• **Work to complete**
Copy out word for word every line of the records below, leaving out the pictures.

## begin Data provided

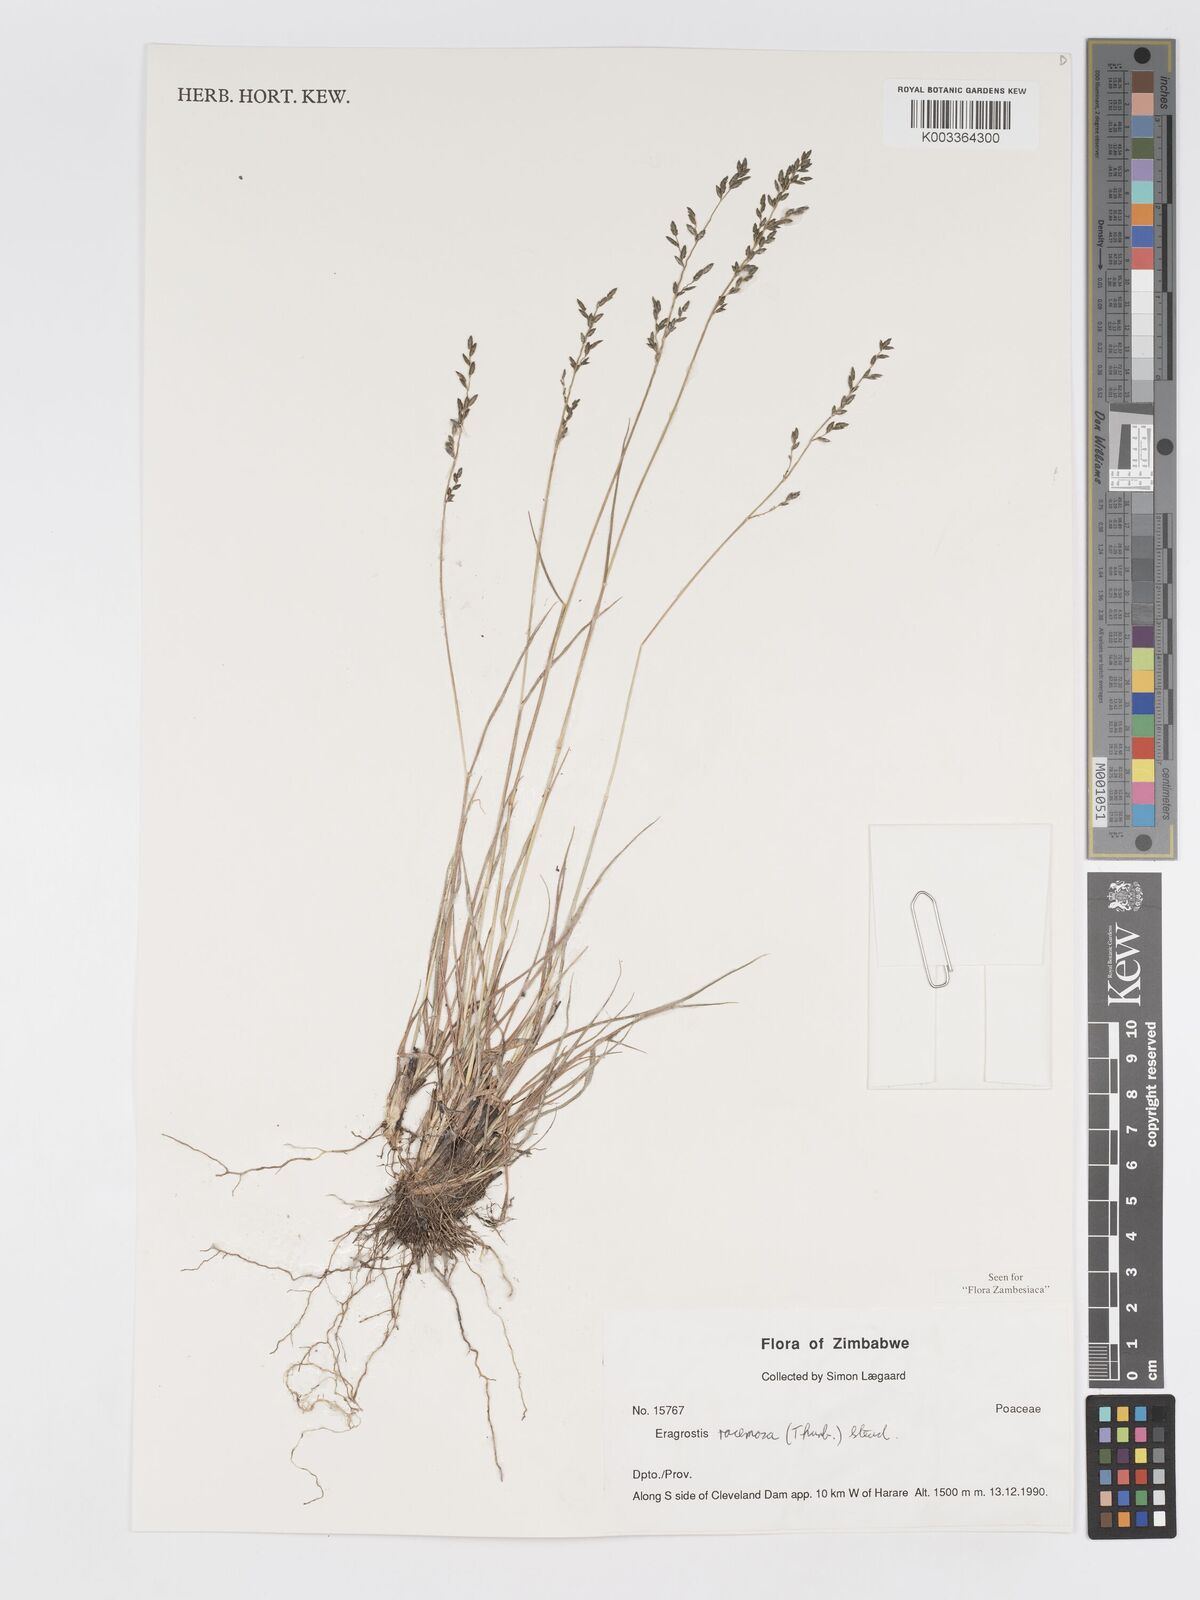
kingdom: Plantae
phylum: Tracheophyta
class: Liliopsida
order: Poales
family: Poaceae
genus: Eragrostis
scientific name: Eragrostis racemosa
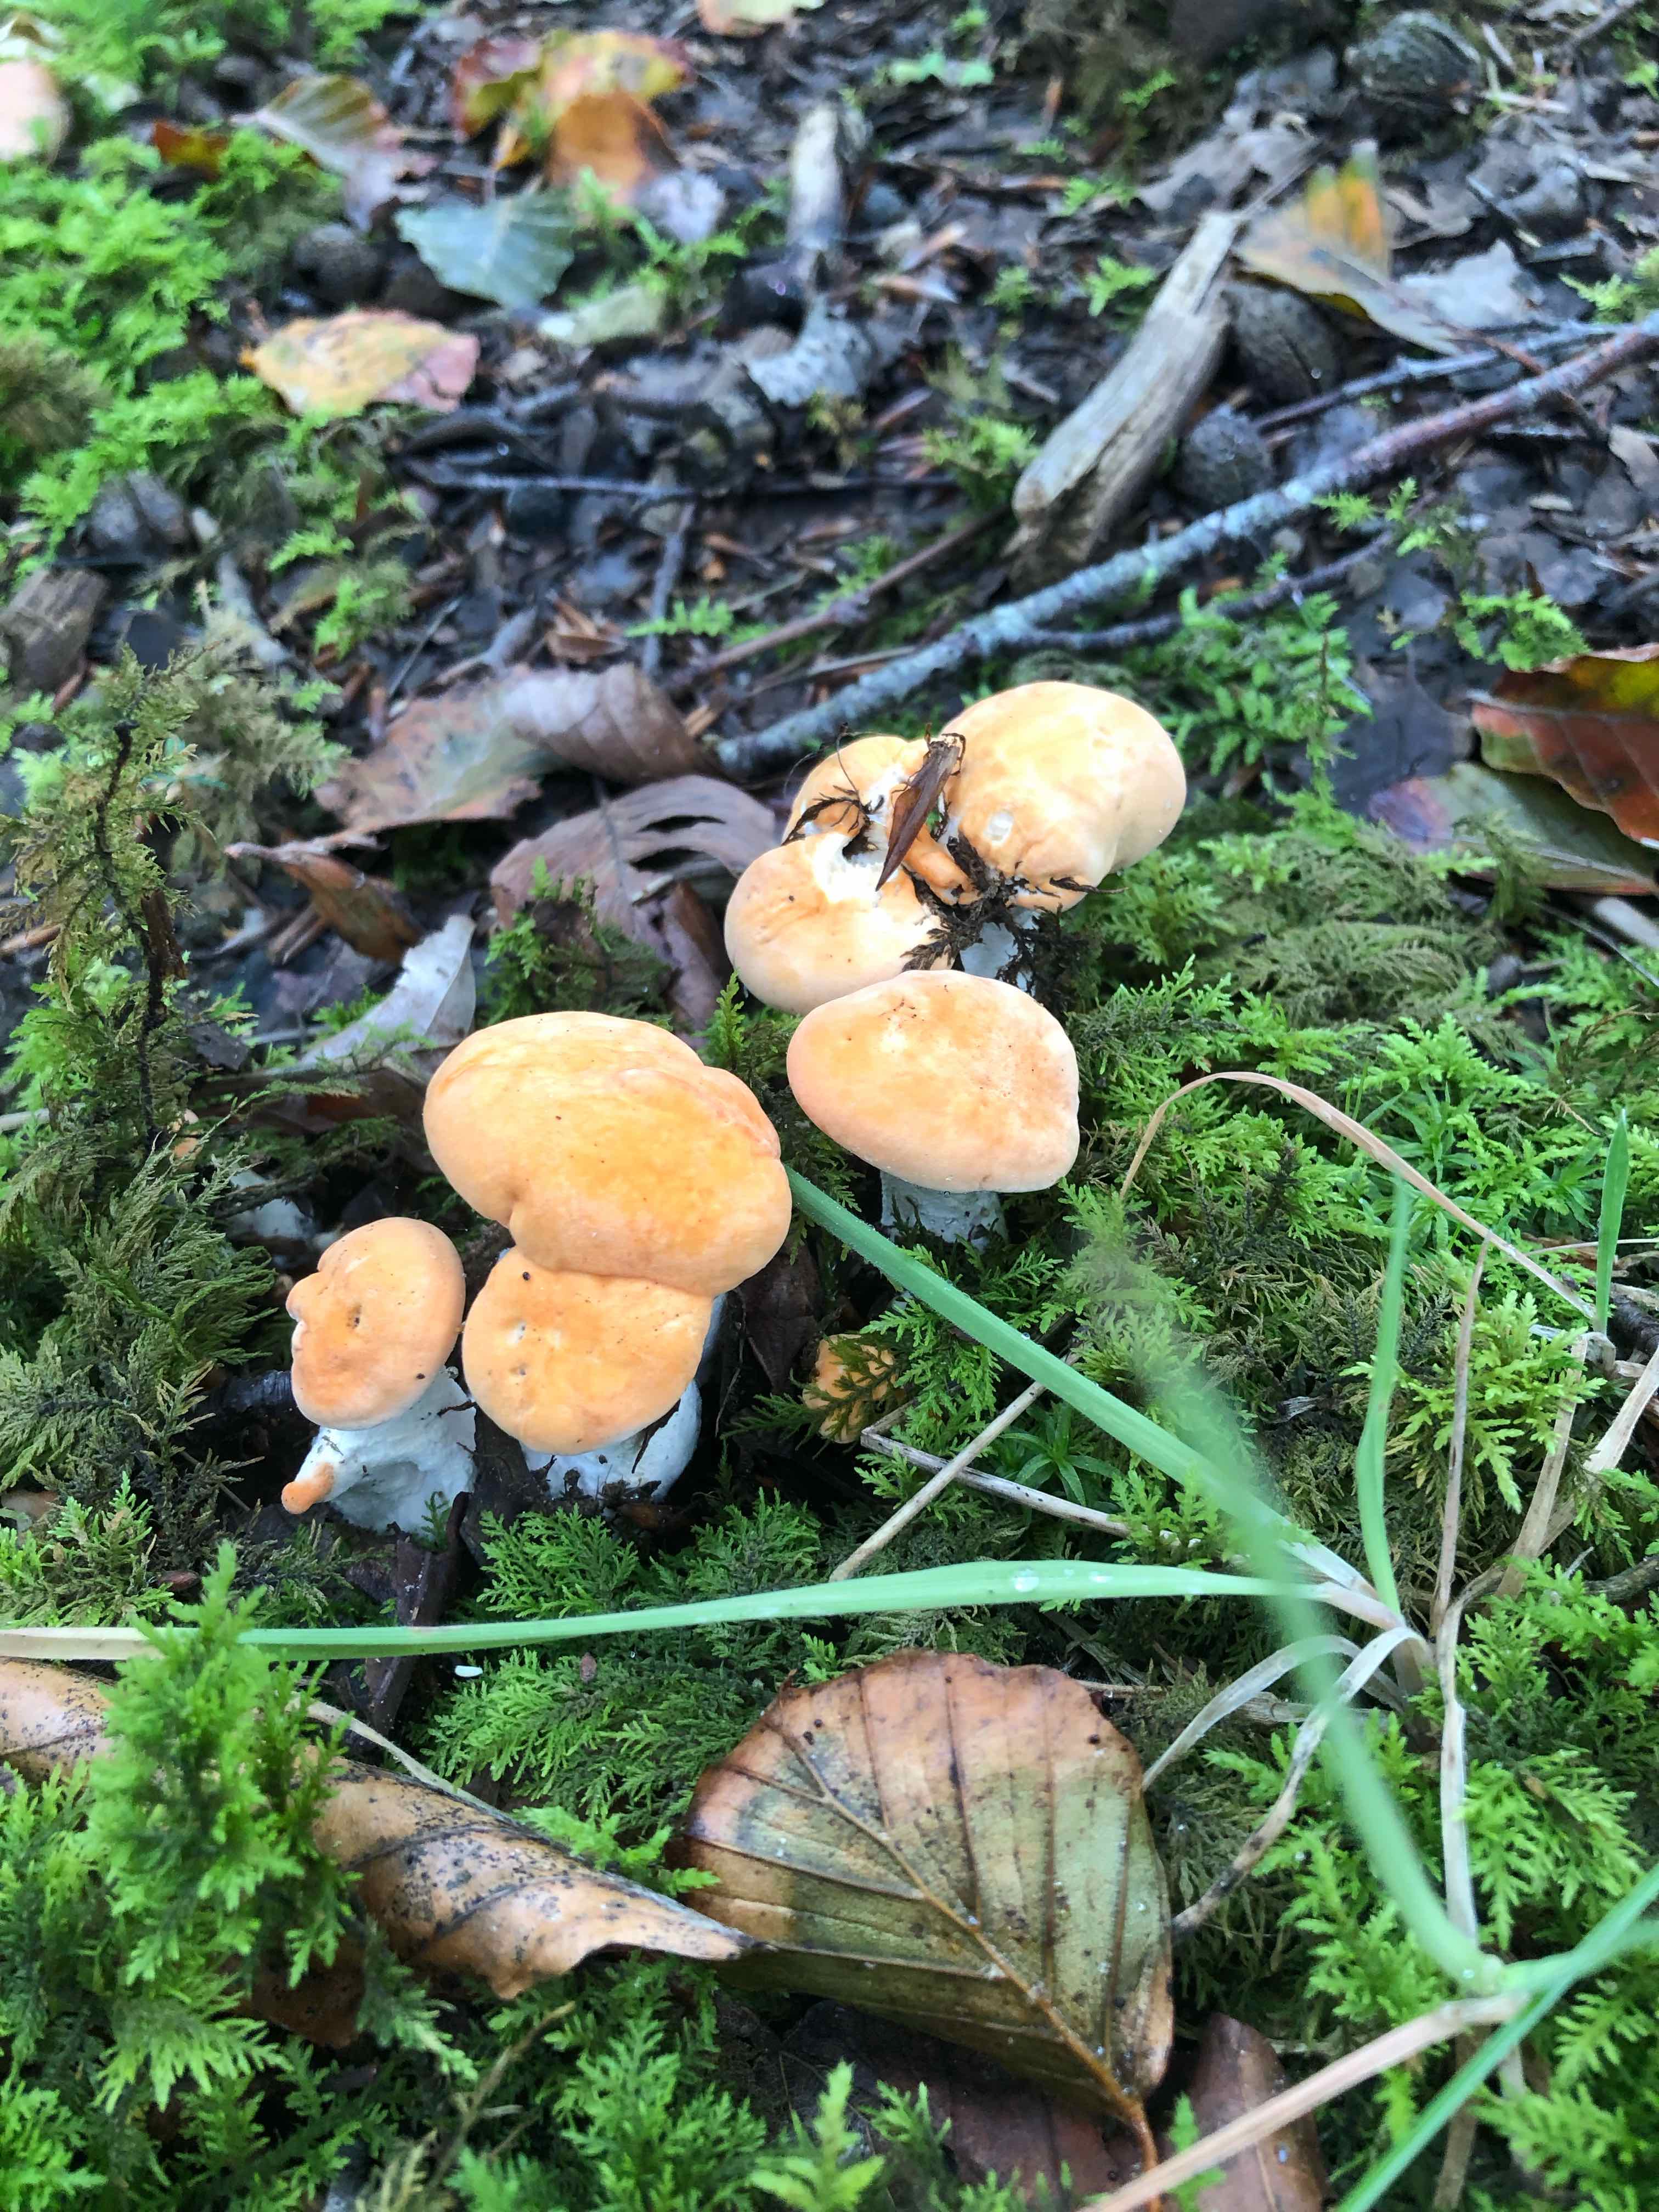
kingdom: Fungi
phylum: Basidiomycota
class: Agaricomycetes
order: Cantharellales
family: Hydnaceae
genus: Hydnum
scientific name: Hydnum rufescens
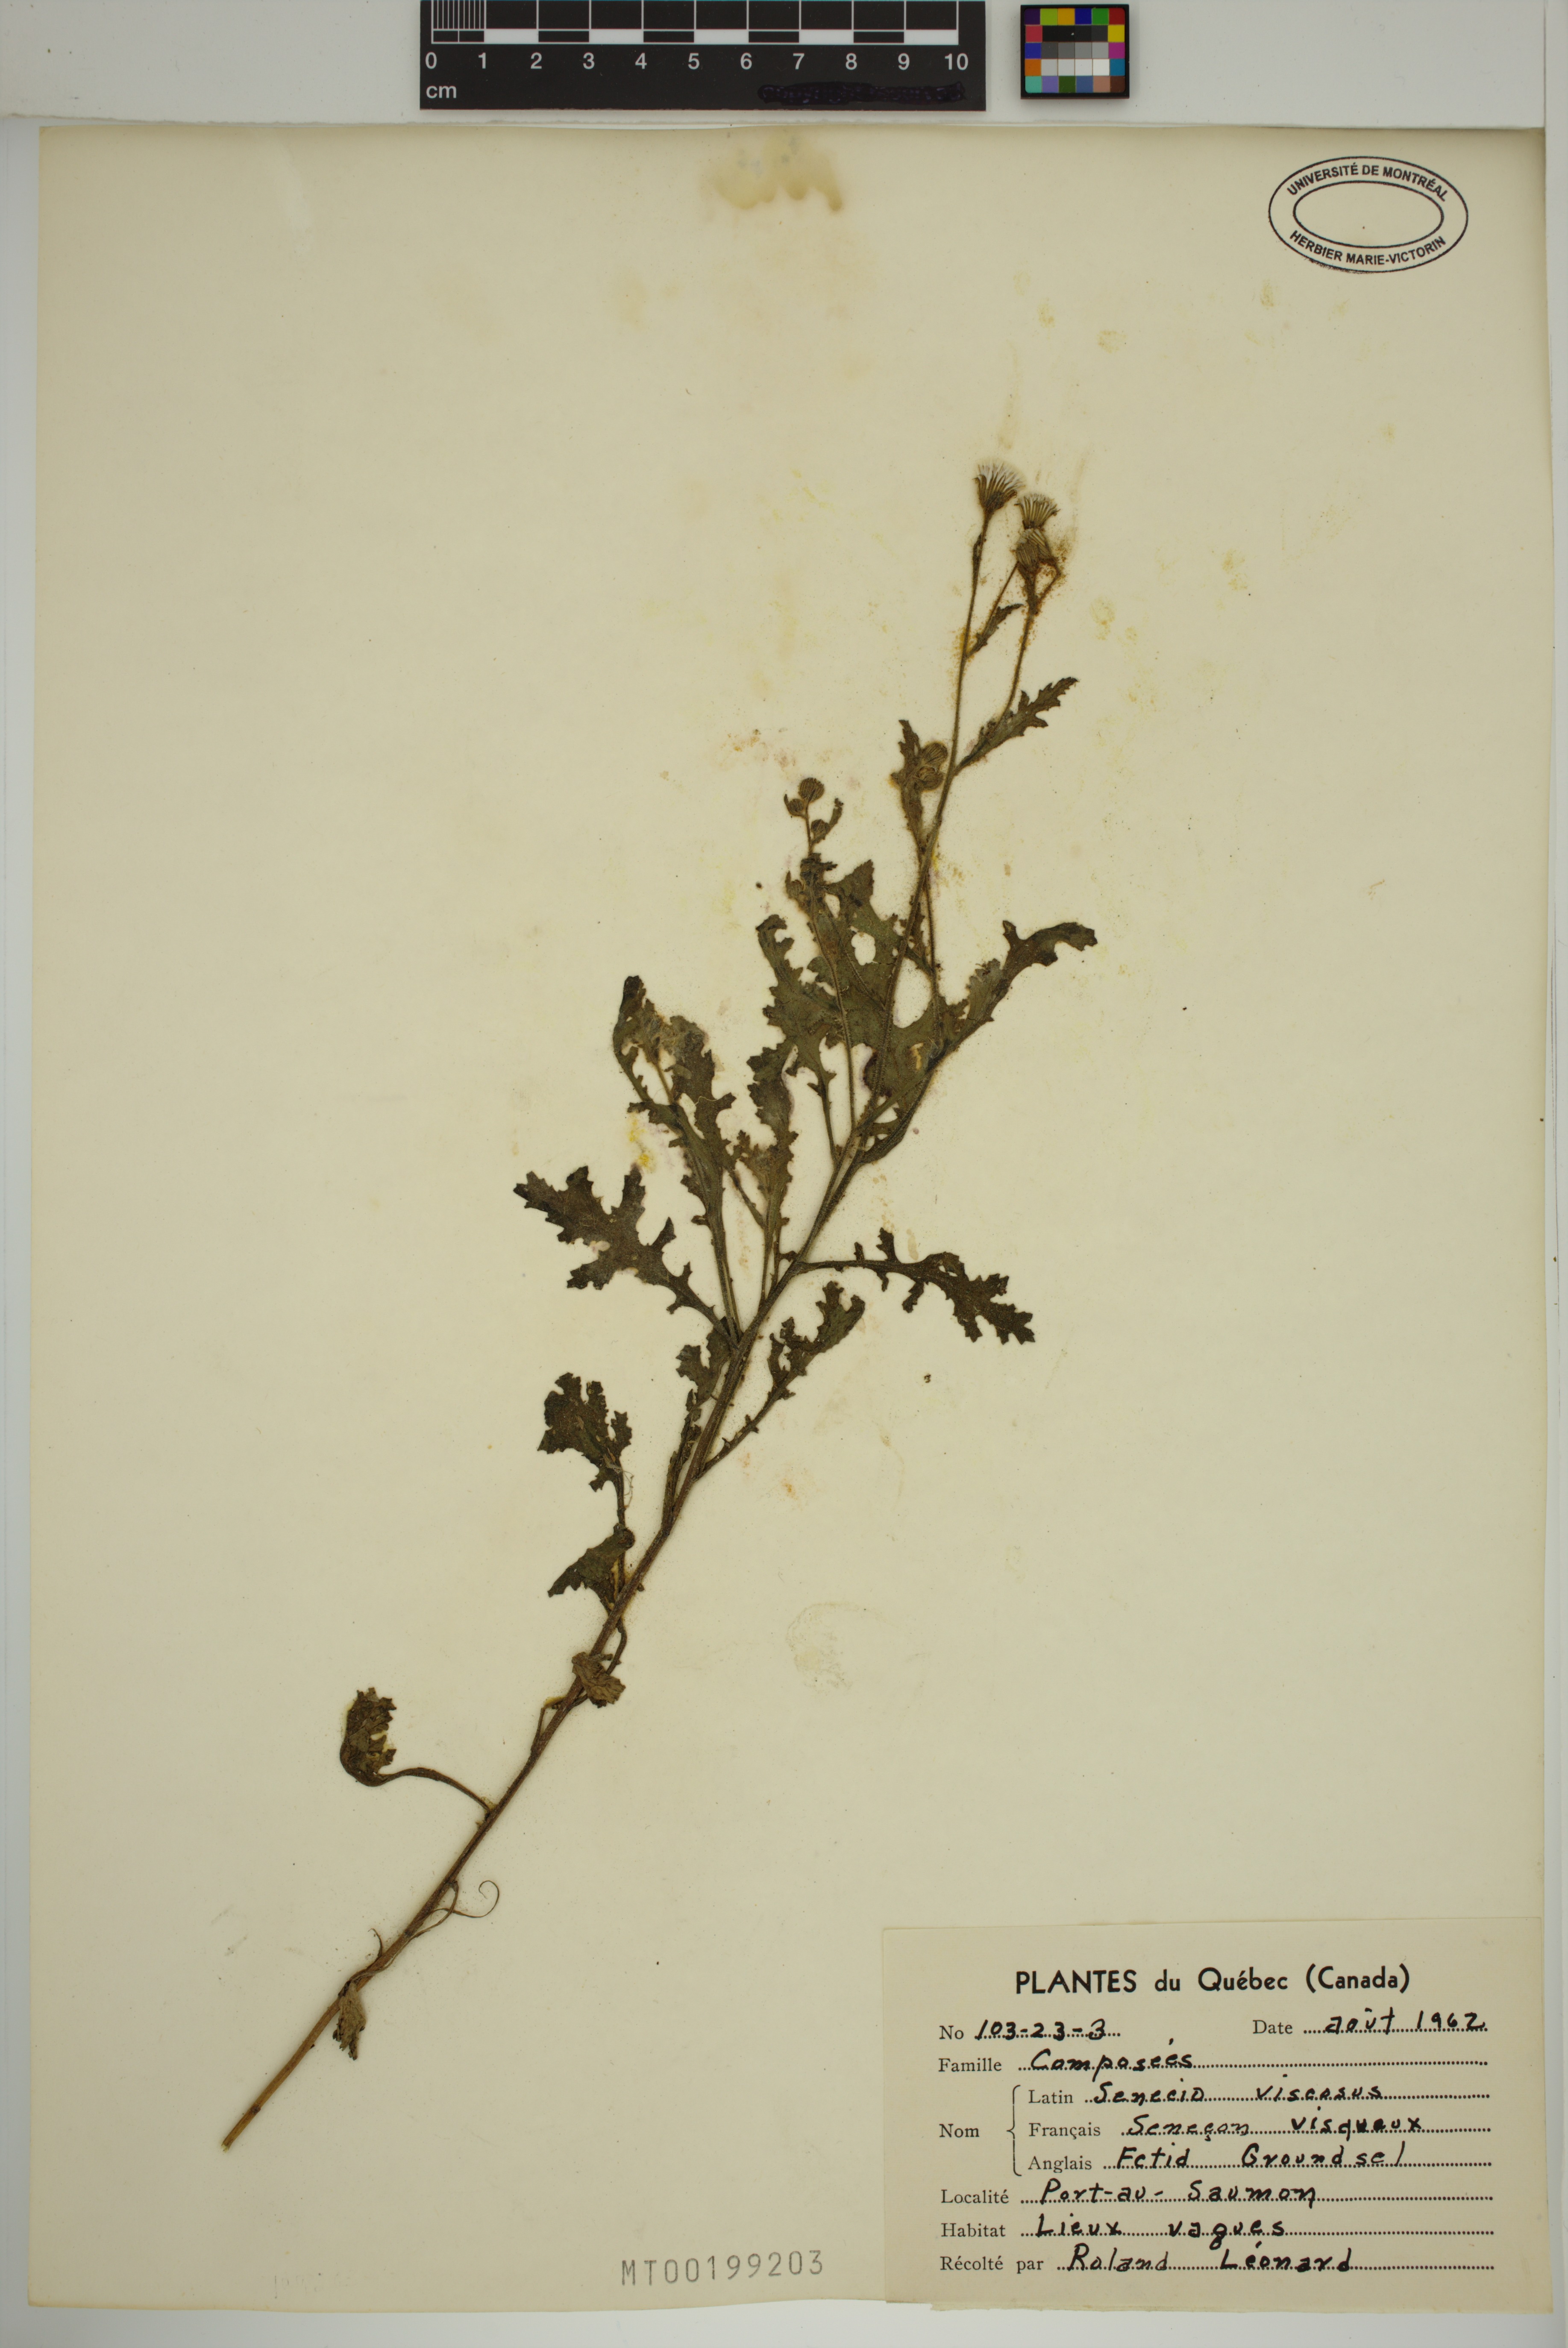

## end Data provided

• **Written answer**
kingdom: Plantae
phylum: Tracheophyta
class: Liliopsida
order: Poales
family: Poaceae
genus: Eragrostis
scientific name: Eragrostis racemosa
kingdom: Fungi
phylum: Basidiomycota
class: Agaricomycetes
order: Cantharellales
family: Hydnaceae
genus: Hydnum
scientific name: Hydnum rufescens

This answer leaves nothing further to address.